» SUPPLIED RECORDS:
________
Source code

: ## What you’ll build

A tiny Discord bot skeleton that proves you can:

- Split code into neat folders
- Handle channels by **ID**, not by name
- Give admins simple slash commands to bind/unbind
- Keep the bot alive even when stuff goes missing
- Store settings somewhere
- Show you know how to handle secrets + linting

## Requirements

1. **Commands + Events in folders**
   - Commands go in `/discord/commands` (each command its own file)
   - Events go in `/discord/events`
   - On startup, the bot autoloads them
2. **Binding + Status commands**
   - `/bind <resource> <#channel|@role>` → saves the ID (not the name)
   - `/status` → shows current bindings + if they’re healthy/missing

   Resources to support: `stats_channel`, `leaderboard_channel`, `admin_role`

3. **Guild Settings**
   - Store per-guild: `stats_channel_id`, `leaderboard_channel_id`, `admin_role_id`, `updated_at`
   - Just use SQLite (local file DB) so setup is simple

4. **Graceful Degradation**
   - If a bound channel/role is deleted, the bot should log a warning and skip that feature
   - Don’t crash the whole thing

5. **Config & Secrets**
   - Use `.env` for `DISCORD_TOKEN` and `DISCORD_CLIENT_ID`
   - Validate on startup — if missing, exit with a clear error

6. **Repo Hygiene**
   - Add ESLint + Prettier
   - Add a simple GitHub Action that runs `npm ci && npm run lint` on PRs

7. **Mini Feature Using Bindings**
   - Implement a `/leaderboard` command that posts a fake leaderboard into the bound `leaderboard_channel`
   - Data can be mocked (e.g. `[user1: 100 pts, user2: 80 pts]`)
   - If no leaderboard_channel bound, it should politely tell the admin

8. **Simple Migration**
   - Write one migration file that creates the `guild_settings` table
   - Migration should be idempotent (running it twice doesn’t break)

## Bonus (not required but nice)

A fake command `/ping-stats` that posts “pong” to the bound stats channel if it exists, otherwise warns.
________
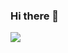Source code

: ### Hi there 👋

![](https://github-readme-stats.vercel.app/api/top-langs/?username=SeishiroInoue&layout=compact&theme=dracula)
________
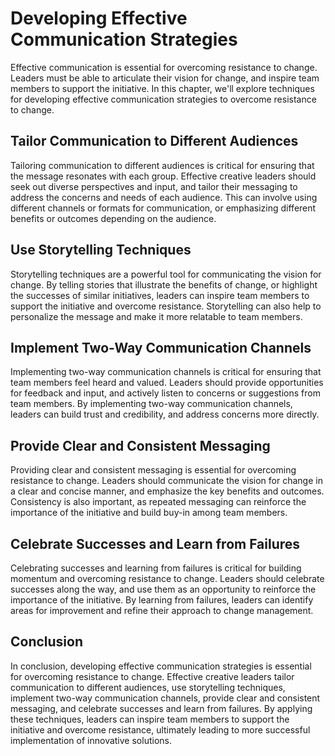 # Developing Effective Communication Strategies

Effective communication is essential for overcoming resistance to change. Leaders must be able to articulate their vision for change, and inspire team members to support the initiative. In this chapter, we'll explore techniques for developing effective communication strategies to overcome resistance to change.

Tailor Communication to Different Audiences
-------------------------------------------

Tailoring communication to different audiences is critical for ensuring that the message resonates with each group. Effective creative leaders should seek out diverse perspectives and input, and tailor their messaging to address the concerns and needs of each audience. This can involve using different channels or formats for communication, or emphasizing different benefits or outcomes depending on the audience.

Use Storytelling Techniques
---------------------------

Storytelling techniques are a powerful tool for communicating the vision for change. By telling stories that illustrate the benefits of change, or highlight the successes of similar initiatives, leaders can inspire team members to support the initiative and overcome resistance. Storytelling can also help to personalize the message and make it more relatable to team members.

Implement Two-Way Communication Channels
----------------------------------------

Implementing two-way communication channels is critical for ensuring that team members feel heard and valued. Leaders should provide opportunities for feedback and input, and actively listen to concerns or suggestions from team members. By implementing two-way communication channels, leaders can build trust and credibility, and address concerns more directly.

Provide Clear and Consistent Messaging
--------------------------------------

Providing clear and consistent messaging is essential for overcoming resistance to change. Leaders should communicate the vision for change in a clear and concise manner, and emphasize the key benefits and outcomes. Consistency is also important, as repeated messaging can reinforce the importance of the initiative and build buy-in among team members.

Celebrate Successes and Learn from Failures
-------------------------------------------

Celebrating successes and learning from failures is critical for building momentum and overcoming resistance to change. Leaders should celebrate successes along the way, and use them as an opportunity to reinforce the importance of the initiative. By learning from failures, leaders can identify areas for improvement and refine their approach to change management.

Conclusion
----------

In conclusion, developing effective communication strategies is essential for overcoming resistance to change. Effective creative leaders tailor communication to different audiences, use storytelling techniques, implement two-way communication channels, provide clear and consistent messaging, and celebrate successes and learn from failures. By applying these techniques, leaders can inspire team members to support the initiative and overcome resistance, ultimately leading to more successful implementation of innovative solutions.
________
» WHAT THE TASK REQUIRES:
Looking at the entries, count the lines where the word "concerns" appears, and state the count by itself.

» SOLUTION TO THE EXERCISE:
2